It’s 8am and tucked into the ground floor of a building on Little Bourke Street, Bowen Holden and his team of baristas at Patricia Coffee Brewers have hit peak hour. In a small daytime bar built around a simple concept: good coffee – black, white or filter – serving little more than that, and with no seats, this cafe often feels more like a setting you’d find at the other end of the day, only patrons would be drinking wine, not long macchiatos.
After working on the machines at coffee institution Seven Seeds for many years, Holden opened his standing room only CBD coffee bar early in 2012, with a very streamlined coffee concept that was almost unknown in Melbourne at the time. “We figured out that when you don’t have seats, it has this nice even ground between you and your customers, and it creates a really nice environment,” says Holden. “When you are all standing up, you’re all in it together, there’s not as much of a barrier between you the customers.”
From 7am until 4pm, Holden and his team are making coffee and chatting to people, creating a convivial interaction as customers perch against a bar, down a coffee and keep moving. Since Patricia opened, we’ve seen a bunch of new venues open in spaces often too small for sitting, drawing in a customer that doesn’t want to anyway. They’re likely on their way somewhere, with little time to stop.

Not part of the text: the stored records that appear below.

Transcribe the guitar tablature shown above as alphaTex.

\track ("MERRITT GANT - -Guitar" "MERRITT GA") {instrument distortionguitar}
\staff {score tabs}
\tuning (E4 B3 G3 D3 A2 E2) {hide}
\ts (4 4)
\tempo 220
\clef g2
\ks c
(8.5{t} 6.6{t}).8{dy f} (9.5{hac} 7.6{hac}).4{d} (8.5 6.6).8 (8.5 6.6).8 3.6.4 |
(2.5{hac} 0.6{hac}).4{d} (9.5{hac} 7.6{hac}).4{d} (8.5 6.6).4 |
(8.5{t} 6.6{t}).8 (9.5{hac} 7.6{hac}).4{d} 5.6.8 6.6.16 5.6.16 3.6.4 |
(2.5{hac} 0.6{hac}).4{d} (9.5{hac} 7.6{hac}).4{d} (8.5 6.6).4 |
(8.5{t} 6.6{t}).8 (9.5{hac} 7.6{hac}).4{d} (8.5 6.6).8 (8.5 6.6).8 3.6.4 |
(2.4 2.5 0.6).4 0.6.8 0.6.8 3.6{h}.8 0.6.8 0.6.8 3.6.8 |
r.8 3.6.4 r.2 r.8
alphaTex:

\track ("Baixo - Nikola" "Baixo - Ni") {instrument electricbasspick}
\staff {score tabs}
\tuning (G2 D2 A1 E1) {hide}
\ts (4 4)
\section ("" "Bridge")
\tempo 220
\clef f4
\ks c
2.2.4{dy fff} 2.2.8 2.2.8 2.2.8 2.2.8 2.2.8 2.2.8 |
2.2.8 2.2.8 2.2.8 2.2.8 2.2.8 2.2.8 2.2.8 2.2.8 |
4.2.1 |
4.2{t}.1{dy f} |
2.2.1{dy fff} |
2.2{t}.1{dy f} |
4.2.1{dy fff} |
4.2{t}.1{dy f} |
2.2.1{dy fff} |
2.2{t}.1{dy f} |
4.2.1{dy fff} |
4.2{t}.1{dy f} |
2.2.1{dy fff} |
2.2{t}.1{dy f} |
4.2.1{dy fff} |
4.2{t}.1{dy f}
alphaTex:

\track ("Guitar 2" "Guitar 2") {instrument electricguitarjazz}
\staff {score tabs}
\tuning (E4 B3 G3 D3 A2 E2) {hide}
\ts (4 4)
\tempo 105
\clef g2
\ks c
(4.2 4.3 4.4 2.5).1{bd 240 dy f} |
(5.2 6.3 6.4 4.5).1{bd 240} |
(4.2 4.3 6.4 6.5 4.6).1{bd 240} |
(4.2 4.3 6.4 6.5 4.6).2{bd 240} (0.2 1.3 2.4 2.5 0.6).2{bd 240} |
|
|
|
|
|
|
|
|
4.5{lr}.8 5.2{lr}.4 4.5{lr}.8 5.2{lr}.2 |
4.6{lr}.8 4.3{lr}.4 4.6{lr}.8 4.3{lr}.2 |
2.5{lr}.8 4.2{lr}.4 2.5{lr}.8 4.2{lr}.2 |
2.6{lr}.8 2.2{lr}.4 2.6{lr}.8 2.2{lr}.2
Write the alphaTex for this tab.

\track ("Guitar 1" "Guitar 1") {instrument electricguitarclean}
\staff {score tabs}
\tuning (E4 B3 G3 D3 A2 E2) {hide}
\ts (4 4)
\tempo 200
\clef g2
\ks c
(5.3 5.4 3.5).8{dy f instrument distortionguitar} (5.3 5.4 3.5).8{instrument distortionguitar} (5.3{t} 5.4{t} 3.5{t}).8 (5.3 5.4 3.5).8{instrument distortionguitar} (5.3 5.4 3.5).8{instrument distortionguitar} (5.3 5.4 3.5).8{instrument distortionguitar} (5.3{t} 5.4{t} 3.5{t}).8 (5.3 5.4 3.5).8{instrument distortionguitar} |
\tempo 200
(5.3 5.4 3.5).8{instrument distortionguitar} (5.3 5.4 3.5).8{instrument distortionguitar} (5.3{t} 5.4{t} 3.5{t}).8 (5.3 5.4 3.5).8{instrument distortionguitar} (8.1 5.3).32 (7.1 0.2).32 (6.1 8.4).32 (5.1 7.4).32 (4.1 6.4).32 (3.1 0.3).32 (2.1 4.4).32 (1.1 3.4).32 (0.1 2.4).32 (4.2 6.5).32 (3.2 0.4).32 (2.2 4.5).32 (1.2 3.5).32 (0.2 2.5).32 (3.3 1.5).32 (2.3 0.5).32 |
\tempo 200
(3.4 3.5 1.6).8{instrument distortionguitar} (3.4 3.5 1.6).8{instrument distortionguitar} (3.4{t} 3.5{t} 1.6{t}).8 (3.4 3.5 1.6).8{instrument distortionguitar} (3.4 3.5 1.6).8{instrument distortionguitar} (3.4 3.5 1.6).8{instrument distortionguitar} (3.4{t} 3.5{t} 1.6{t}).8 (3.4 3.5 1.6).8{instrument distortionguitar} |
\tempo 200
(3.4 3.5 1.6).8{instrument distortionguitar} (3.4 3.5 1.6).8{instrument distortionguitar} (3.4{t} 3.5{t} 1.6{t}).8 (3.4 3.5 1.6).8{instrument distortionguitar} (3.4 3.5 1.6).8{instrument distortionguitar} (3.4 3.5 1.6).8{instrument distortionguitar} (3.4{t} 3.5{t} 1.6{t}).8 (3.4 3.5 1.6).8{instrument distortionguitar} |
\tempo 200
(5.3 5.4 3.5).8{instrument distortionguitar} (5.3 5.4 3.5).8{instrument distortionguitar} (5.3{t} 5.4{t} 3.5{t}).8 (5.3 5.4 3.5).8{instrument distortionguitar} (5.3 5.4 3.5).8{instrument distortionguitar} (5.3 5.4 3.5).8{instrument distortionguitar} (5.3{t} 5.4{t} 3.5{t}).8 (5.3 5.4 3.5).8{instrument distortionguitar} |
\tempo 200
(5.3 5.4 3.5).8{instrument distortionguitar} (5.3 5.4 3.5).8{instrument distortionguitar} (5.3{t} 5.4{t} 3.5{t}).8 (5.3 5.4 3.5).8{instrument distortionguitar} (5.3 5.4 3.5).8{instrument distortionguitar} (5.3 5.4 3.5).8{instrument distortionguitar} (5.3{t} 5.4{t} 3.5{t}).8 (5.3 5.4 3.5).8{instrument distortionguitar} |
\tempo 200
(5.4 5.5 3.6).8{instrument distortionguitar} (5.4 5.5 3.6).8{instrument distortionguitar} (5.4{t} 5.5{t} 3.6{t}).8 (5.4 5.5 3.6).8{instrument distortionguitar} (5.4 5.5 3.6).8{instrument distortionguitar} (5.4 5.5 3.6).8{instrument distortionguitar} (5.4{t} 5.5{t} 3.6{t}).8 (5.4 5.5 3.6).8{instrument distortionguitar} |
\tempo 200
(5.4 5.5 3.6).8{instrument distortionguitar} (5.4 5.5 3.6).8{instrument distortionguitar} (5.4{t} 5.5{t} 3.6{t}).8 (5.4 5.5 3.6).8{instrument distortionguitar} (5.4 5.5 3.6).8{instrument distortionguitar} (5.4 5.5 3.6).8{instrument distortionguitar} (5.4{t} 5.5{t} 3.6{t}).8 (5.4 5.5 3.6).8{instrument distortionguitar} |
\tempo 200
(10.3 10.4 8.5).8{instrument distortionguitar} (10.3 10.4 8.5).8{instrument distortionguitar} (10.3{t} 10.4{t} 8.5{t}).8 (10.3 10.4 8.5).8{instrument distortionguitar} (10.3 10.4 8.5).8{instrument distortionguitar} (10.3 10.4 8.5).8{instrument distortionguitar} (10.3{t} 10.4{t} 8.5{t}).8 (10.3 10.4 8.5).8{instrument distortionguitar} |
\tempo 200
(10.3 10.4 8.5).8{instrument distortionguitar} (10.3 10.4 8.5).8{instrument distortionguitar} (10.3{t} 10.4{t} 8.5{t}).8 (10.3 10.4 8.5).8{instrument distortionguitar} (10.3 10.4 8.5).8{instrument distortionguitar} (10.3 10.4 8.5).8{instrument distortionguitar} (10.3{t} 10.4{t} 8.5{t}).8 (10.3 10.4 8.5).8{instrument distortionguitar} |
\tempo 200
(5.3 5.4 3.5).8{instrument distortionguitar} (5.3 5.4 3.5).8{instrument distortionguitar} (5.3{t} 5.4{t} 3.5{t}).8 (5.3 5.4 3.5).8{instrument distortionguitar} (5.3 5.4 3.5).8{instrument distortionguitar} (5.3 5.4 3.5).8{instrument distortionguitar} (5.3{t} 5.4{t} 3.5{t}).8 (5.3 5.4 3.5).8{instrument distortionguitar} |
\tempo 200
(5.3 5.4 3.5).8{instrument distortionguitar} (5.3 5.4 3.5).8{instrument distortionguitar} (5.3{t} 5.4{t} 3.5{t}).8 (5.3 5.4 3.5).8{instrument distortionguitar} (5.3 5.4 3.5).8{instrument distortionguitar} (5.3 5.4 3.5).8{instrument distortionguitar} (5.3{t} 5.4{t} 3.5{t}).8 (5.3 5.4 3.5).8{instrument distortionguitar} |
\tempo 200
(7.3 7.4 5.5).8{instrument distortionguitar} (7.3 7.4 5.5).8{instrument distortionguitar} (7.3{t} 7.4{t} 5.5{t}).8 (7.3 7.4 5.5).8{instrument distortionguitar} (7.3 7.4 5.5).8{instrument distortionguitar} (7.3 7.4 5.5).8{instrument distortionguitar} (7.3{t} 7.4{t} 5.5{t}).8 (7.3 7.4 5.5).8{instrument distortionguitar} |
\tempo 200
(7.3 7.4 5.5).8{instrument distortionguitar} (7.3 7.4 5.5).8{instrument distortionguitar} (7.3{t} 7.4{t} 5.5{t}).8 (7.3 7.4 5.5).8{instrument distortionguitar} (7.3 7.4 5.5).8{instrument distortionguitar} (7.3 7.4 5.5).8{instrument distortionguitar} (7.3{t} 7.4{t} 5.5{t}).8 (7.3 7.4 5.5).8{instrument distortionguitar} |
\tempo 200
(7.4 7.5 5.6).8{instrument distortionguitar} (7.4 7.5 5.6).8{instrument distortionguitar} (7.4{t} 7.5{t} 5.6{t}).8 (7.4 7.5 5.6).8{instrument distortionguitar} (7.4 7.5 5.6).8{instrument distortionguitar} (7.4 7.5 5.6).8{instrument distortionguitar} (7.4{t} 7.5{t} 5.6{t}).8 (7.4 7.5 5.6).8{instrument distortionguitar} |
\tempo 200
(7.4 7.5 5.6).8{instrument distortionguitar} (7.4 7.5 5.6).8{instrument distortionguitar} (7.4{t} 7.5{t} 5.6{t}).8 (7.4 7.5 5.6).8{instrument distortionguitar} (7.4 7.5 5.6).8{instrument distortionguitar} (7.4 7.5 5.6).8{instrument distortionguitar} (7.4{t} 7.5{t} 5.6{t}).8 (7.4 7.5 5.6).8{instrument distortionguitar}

Over on King Street, Sbriga is a Roman inspired espresso bar that ‘aims to give you the best 15 minutes of your day’ in its seat-less setting, with a bar running right through the centre of the room and around the walls to lean against while you drink your latte.
Owned by Italians Mario Simone and his brother Severino, Mario believes that people feel much more comfortable breaking into spontaneous conversation with the people next to them when they’re standing. “The whole premise of going to a place where you stand and consume your coffee and a small bite to eat has a beautiful informality about it that encourages engagement,” he says. At Sbriga, their business model is built on an average customer visit of 15 minutes, though it can range from 30 minutes to less than 30 seconds. “We have one customer who literally comes in every day for 15 seconds. We see him coming down the road, we pop his espresso up on the bar, and by the time he arrives he throws it down his neck, he says ‘bongiorno’ to everyone, he pays and he leaves – it’s just beautiful.”
Melbourne University student Thomas Kelly opened his stand up coffee venue in Union House, citing a lack of decent coffee and cake offerings on campus. Standing Room (as its name suggests) was the best way he could make use of the limited space he had, and most efficient way to cater for fellow students on their way to and from class.
“People are time poor at uni,” Kelly explains, “they’re generally grabbing a coffee between lectures, so as much as they’d like to sit down, they’d have to be wagging a class to do so.” And though people are likely to stay on a few minutes to knock back an espresso, he agrees that there is less of a barrier with your barista than when you’re sitting down. “Customers are genuinely interested in where the beans are coming from and the set up you’re using, so conversation is easy.”
Over on the other side of the city, just off Bourke on Crossley Street – the newest venture from the team at Seven Seeds – Traveller is also getting people on their feet. A tiny space of just 28 square metres, tucked into the busy laneway shared with institutions such as Pellegrini’s and Becco, jeweller Lucy Folk, Charles Edward shirts and the designer archives of Madam Virtue & Co, Traveller has slipped right in with a similar nostalgic feel as that of its neighbours. With curved wood and vinyl laminate bench tops evoking the warmth of the old American Airstream caravans and a takeaway coffee window, Traveller is a welcoming stop for workers on the move. “We’re trying to break down barriers between the barista and patron, so people can come past, have a chat, drink great coffee and keep going,” says cafe manager Jos Turner. “It’s rare in a busy environment that you can talk to a barista; they’re often flat out and hidden away behind the coffee machine. But here people are coming in and having a nice yarn.”
With this egalitarian mindset, other venues such as Dukes Coffee Roasters on Flinders Lane, and soon the guys from Auctions Rooms in North Melbourne (who are about to open a new venue, Counter, across the road), are also scaling back on seating and their menus, serving little more than a coffee, and maybe a pastry, and harking back to classic European espresso bars at the base of apartment buildings where locals simply drop in for a quick drink. It offers people “a little oasis from the hustle and bustle, a place to come and unplug from the world, just for a moment,” says Mario Simone.
It encourages customers to take some time out from their day, and standing means they interact with the person making their coffee, or with someone else at the bar, or even just read the paper.
“Any time of the day you can just walk up to the bar, and people have this really nice open conversation with you and you can really draw other people in,” says Bowen Holden.
“You might come in not knowing anyone, but you might leave knowing a couple of people, all over a cup of coffee.”